Oil rebounds on Iran strikes as markets eye PCE inflation data

Cover image from cnbc.com, which was analyzed for this article
US released revised Q1 GDP estimate, core PCE inflation, building permits and ISM services data. Markets reacted to mixed growth signals and persistent inflation readings.
PoliticalOS
Thursday, May 28, 2026 — Business
Markets are pricing both the risk of prolonged energy-driven inflation and the possibility of diplomatic progress. The immediate focus remains Thursday’s PCE release, which will test whether price pressures are moderating as hoped.
What outlets missed
No outlet supplied independent confirmation or precise location for the reported U.S. strikes or the Iranian Revolutionary Guard response. Details on any Q1 GDP revision, building permits, or ISM services data referenced in the original topic summary were absent from all three reports. The articles also omitted any direct market reaction to those specific releases.
US Strikes on Iran Send Oil Prices Higher Amid Fears of Wider Conflict
Oil prices climbed sharply Thursday after the United States carried out fresh strikes against Iranian military sites and Iran responded by targeting an American airbase. Brent crude futures rose nearly 3 percent to trade around 97 dollars a barrel, while West Texas Intermediate crude gained a similar amount to top 91 dollars. The moves reversed earlier declines that had followed comments from administration officials about progress in talks with Tehran.
The latest American action hit a facility the Pentagon believes posed a threat to U.S. forces and to shipping lanes in the Strait of Hormuz. Officials also reported downing several Iranian drones. Hours later, Iran’s Revolutionary Guards announced they had struck back at a U.S. airbase, though they gave no precise location. The exchange comes after months of tit-for-tat actions that have kept global energy markets on edge.

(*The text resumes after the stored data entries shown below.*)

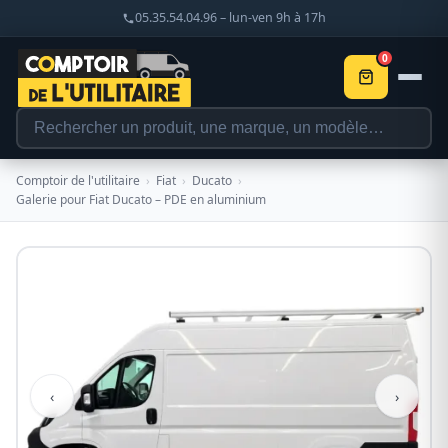
05.35.54.04.96 – lun-ven 9h à 17h
0
Comptoir de l'utilitaire
›
Fiat
›
Ducato
›
Galerie pour Fiat Ducato – PDE en aluminium
‹
›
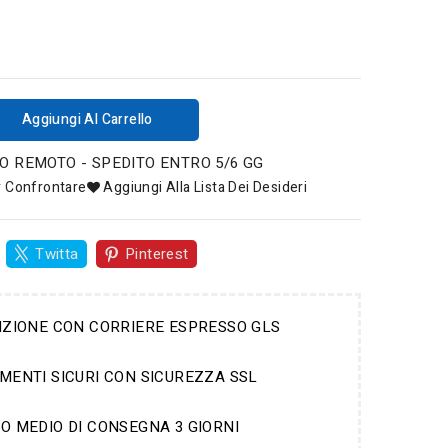
Aggiungi Al Carrello
 REMOTO - SPEDITO ENTRO 5/6 GG
r Confrontare
Aggiungi Alla Lista Dei Desideri
Twitta
Pinterest
IZIONE CON CORRIERE ESPRESSO GLS
MENTI SICURI CON SICUREZZA SSL
O MEDIO DI CONSEGNA 3 GIORNI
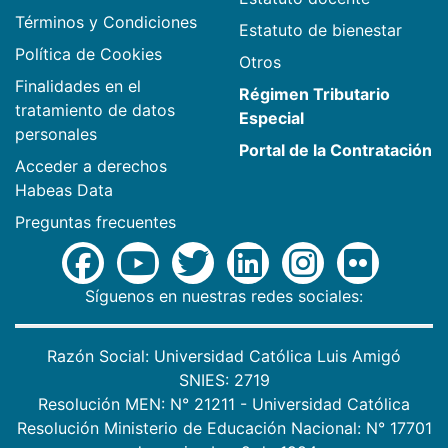
Términos y Condiciones
Estatuto de bienestar
Política de Cookies
Otros
Finalidades en el
Régimen Tributario
tratamiento de datos
Especial
personales
Portal de la Contratación
Acceder a derechos
Habeas Data
Preguntas frecuentes
Síguenos en nuestras redes sociales:
Razón Social: Universidad Católica Luis Amigó
SNIES: 2719
Resolución MEN: N° 21211 - Universidad Católica
Resolución Ministerio de Educación Nacional: N° 17701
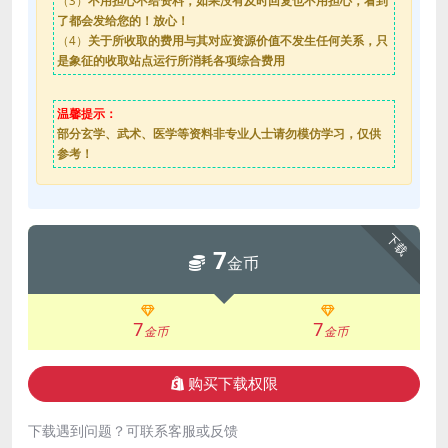
（3）
不用担心不给资料，如果没有及时回复也不用担心，看到
了都会发给您的！放心！
（4）
关于所收取的费用与其对应资源价值不发生任何关系，只
是象征的收取站点运行所消耗各项综合费用
温馨提示：
部分玄学、武术、医学等资料非专业人士请勿模仿学习，仅供
参考！
下载
7
金币
7
7
金币
金币
购买下载权限
下载遇到问题？可联系客服或反馈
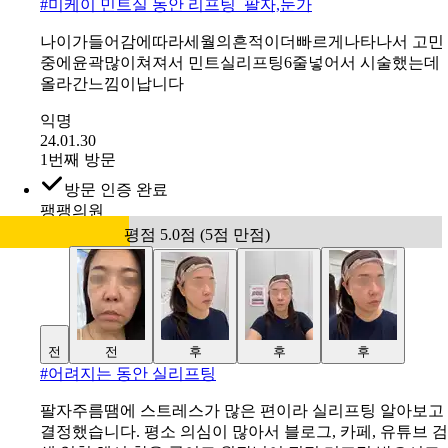
#
미케이 민트실 동안 리프팅_팔자,눈가
나이가들어감에따라세월의흔적이더빠르게나타나서 고민
중에윤곽많이쳐져서 민트실리프팅6줄넣어서 시술했는데
올라간느낌이납니다
익명
24.01.30
1번째 방문
방문 인증 완료
팽팽의원
평점 5.0점 (5점 만점)
전
전
후
후
후
#
어려지는 동안 실리프팅
팔자주름땜에 스트레스가 많은 편이라 실리프팅 알아보고
결정했습니다. 평소 의심이 많아서 블로그, 카페, 유튜브 검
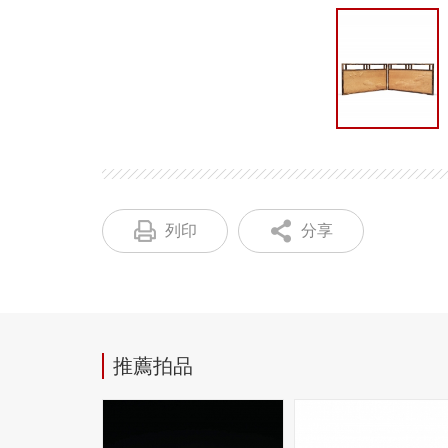
列印
分享
推薦拍品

Traders reacted quickly. S&P 500 futures slipped 0.2 percent in early trading, while Nasdaq futures fell further. The Dow Jones Industrial Average had posted record closes in the prior session on hopes that oil prices would keep easing, but those gains faded as the new round of strikes became clear. Energy costs have already fed into broader inflation readings, and investors now await fresh data that could influence Federal Reserve decisions on interest rates.
Chicago Fed President Austan Goolsbee told CNBC that energy inflation tied to the Iran conflict has lasted longer than markets first assumed. He described the effect on Asian economies as a classic stagflationary shock, noting that oil remains well above pre-conflict levels near 72 dollars for Brent. Goolsbee, who dissented from the Fed’s last rate cut, said he wanted clearer proof that price pressures would not stick around. Higher energy costs, he warned, are spilling into other areas of the economy through what analysts call second-round effects.
The Strait of Hormuz remains a central concern. Roughly one-fifth of global oil shipments pass through the narrow waterway, and any sustained disruption would push prices higher still. Iranian state media has said Tehran would restore commercial traffic to prewar levels within a month of any agreement, yet President Trump has stated he will not accept Iranian control of the strait as part of a deal. Secretary of State Marco Rubio has stressed that the administration prefers a negotiated path, but the latest military moves suggest diplomacy has not kept pace with events on the ground.
For American drivers and businesses, the immediate impact shows up at the pump and in higher transportation costs. The prolonged run-up in crude has already complicated efforts to bring overall inflation back to the Fed’s 2 percent target. With central banks now weighing whether to keep rates higher for longer, households face the prospect of elevated borrowing costs alongside expensive gasoline.
Markets had briefly priced out worst-case supply disruptions after signs of diplomatic movement, but Thursday’s developments reminded traders how quickly the situation can shift. The combination of active strikes, Iranian retaliation, and uncertainty over the timing of any settlement leaves both oil and equities vulnerable to further swings.